**Document text**.
======

In the late 1960s, Minor White was fondly known as the Eastern guru of photography because of his unusual teaching methods, which included techniques borrowed from Eastern spiritual traditions. Over six feet tall, with a wild mane of silver hair, Minor was a magnetic and fascinating presence in the world of the arts.

When I first heard of him, Minor was teaching photography in the Architecture Department of the Massachusetts Institute of Technology. The Russians had just launched the Sputnik, and there was much criticism of America’s schools and universities because they seemed to be producing technicians rather than innovators. Minor’s job at MIT was to open up the students’ “creative side.” I began to follow his work through Aperture magazine and learned that he taught photography as a sacred art. The first time I saw one of his photography exhibits, I understood why.

The exhibit, called “The Sound of One Hand Clapping,” was being shown in a small gallery in Massachusetts. Curious to see Minor’s work in person, I drove up from New York. What I saw moved me in a way I was totally unprepared for. Minor was a “straight photographer,” which meant he didn’t manipulate his images during the developing process. Yet Minor’s way of using natural light and shadows to produce a wide range of tonality in his prints was incredible. Looking at his photographs, I felt myself being thrust into another realm of consciousness. I realized then that there was a lot more to photography than I had previously imagined.

I started photographing when I was ten, and by the time I reached my mid-thirties, photography had become an integral part of my life. I had worked as a physical chemist for seventeen years, but had also started to teach college photography part time, and was seriously thinking of turning it into my profession. For a while my work as a research scientist was fulfilling, but at a certain point the questions that had led me to science to begin with became larger than their container, and I saw that they were fundamentally religious questions.

======

**Data shown**.
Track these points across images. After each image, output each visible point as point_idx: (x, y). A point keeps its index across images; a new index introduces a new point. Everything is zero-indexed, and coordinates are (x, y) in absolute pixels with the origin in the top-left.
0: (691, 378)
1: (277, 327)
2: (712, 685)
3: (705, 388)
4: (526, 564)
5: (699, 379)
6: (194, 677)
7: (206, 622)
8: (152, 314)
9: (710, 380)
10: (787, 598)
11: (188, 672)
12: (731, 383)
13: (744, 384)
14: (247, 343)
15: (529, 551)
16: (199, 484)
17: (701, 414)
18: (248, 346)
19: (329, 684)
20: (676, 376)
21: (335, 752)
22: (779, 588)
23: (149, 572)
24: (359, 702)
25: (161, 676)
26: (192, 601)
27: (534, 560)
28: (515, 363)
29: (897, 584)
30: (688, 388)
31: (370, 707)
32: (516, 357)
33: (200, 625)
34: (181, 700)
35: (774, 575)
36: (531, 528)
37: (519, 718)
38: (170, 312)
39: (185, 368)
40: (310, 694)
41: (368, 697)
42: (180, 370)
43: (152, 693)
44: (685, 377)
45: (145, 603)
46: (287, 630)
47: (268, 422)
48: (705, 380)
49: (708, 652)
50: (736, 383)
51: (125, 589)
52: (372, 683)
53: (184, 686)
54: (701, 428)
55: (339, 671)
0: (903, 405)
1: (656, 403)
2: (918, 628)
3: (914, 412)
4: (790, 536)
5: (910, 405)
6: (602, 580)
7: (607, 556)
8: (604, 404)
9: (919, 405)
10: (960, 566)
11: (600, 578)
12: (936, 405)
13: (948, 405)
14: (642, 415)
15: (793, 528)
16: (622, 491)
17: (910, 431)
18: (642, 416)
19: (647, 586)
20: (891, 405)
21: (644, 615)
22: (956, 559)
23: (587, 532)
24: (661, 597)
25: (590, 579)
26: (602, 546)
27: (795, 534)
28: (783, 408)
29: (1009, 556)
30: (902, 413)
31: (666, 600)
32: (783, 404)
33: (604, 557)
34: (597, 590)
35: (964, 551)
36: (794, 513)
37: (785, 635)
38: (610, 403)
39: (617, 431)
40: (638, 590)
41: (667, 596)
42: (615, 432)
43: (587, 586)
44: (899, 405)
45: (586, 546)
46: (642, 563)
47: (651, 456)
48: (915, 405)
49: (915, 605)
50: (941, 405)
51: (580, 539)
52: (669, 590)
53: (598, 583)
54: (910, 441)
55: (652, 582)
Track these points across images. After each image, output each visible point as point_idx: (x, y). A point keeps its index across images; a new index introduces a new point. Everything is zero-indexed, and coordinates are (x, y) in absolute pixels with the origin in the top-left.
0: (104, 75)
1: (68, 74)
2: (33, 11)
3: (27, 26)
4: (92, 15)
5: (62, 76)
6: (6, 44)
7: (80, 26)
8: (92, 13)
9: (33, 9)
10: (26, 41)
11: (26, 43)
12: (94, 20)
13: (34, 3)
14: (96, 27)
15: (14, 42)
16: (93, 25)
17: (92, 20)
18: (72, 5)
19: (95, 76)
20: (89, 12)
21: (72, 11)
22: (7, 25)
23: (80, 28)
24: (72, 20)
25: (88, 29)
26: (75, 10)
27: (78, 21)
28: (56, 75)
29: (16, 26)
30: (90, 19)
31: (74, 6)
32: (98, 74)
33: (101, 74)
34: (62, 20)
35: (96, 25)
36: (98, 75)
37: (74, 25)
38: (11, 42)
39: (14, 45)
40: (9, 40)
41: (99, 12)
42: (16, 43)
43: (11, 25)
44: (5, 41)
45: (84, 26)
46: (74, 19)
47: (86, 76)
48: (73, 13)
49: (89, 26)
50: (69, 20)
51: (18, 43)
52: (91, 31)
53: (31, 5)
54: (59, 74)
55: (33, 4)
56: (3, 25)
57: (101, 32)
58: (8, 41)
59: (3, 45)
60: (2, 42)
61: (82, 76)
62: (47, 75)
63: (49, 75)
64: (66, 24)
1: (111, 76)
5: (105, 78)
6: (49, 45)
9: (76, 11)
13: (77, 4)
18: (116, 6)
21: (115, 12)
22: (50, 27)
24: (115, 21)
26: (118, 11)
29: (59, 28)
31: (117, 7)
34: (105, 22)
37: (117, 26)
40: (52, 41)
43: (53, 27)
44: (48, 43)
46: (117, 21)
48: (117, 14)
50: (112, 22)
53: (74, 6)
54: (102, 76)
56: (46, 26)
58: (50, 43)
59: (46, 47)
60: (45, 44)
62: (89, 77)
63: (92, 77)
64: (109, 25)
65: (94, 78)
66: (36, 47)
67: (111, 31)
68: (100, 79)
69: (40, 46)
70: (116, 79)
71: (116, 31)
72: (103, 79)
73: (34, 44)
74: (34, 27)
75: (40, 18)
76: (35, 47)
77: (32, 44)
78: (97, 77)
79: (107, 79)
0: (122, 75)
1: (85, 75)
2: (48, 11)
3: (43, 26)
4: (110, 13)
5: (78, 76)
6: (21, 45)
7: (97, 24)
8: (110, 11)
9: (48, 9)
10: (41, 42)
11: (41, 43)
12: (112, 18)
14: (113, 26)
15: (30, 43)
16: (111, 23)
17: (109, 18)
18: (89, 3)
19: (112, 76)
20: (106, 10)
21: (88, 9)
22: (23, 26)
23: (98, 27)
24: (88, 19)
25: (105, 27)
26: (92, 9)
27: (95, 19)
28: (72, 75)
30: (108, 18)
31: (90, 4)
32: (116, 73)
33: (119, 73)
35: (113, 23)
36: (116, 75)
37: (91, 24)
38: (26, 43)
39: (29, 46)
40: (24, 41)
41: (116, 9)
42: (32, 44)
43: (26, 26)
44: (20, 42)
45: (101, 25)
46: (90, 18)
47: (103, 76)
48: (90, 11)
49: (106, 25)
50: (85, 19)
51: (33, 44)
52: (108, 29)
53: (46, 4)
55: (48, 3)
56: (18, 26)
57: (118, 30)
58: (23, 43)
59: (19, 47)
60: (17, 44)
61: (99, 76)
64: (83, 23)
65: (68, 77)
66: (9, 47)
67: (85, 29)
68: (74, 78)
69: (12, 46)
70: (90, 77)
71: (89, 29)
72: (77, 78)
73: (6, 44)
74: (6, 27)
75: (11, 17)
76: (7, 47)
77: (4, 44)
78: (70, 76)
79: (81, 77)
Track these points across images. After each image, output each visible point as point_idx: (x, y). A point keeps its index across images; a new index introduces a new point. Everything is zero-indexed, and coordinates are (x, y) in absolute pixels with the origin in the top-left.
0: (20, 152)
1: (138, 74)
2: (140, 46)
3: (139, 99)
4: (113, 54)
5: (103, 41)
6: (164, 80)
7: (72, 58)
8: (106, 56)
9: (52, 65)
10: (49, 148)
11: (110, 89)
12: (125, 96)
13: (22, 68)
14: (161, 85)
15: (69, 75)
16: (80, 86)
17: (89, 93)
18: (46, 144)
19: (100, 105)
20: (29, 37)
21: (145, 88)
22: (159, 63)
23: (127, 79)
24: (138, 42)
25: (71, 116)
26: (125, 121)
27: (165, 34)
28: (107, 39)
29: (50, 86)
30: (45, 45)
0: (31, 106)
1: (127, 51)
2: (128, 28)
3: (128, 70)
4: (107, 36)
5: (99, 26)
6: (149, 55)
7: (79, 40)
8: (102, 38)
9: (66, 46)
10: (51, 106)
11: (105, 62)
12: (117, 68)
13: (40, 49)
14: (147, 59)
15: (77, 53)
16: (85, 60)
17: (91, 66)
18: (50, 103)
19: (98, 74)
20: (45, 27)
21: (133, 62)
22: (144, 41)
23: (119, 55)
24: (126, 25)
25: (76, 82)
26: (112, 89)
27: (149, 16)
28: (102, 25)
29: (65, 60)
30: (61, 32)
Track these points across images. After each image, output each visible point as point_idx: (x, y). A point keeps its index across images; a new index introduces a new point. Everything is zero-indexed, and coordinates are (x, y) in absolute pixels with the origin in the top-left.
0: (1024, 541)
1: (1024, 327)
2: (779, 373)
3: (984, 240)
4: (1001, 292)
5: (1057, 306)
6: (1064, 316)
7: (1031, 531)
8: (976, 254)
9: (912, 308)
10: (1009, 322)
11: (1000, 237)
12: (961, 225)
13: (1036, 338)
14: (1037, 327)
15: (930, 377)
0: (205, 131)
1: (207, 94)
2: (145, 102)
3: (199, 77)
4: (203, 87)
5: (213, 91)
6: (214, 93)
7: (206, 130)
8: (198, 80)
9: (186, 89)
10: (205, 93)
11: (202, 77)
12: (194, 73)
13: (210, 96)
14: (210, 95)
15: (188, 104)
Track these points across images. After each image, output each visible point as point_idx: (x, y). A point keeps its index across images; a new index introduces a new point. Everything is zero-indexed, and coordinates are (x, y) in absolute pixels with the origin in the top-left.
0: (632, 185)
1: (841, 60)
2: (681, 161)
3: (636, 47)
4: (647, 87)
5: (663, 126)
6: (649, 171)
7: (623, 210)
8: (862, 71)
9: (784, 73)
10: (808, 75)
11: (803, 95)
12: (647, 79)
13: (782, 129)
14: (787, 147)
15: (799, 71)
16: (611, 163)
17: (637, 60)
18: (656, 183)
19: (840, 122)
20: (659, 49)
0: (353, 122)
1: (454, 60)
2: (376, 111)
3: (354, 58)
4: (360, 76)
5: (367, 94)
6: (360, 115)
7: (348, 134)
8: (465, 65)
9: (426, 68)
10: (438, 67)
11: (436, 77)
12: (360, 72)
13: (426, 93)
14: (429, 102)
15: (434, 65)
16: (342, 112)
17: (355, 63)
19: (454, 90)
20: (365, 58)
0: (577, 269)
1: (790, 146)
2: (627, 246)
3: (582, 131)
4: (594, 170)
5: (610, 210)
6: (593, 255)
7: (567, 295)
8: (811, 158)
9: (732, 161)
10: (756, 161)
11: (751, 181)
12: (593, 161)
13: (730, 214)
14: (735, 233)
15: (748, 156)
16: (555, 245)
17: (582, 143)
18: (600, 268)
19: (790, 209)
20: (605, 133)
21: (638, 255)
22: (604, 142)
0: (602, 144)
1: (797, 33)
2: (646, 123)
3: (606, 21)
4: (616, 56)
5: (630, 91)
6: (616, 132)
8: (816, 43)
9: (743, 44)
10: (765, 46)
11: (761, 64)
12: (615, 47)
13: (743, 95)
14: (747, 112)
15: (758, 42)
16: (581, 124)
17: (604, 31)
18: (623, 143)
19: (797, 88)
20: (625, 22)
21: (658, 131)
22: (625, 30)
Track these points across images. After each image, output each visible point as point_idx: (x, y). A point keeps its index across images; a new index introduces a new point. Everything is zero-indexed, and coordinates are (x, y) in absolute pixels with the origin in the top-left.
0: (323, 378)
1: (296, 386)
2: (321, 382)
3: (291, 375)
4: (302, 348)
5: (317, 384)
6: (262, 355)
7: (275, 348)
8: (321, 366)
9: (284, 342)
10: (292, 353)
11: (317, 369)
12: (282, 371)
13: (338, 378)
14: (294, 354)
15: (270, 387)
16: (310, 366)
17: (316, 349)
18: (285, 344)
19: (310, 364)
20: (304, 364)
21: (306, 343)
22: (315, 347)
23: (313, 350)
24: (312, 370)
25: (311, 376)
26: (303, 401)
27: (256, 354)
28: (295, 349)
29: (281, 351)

======

**Check your understanding**.
a: In the passage about Minor White, what was the name of the exhibit the writer drove up from New York to see?
b: From the passage about Minor White, return the text between "The exhibit, called" and "had previously imagined.", inclusive.
c: Resume the account of Minor White and photography with new sentences after its last line.

**Answers to this exercise**.
a: "The Sound of One Hand Clapping"

b:
The exhibit, called “The Sound of One Hand Clapping,” was being shown in a small gallery in Massachusetts. Curious to see Minor’s work in person, I drove up from New York. What I saw moved me in a way I was totally unprepared for. Minor was a “straight photographer,” which meant he didn’t manipulate his images during the developing process. Yet Minor’s way of using natural light and shadows to produce a wide range of tonality in his prints was incredible. Looking at his photographs, I felt myself being thrust into another realm of consciousness. I realized then that there was a lot more to photography than I had previously imagined.

c:
I began to systematically study the great spiritual traditions, trying to make sense of my life and the world around me. Unfortunately, by then I had become highly cynical, and much of what religion had to say seemed to me inconsistent with the realities of life in the twentieth century. I became opposed to organized religion, and turned into an avowed atheist. Yet many of my friends laughed and referred to me as “Pope John.” It was obvious to everyone that the passion that drove me was deeply spiritual, but I just couldn’t admit that to myself at the time.

One day in 1971, I received a letter from Aperture announcing a workshop that Minor White was giving in Lakeville, Connecticut. At first I was hesitant to apply because I didn’t think my photographs were good enough. But after some encouragement from friends, I sent in my portfolio—along with my date and place of birth so an astrologer could draw my chart. Although I was a resistant and hardened scientist, I wanted so much to study with Minor that I was willing to play along. He wanted to read my stars? Fine. He wanted me to read Carlos Castaneda’s A Separate Reality, Eugene Herrigel’s Zen and the Art of Archery, and Richard Boleslavsky’s Acting: The First Six Lessons? Fine.

I was accepted into the workshop, and a few months later I was on my way to the Hotchkiss School, where I and sixty other participants would spend a week studying photography with Minor White.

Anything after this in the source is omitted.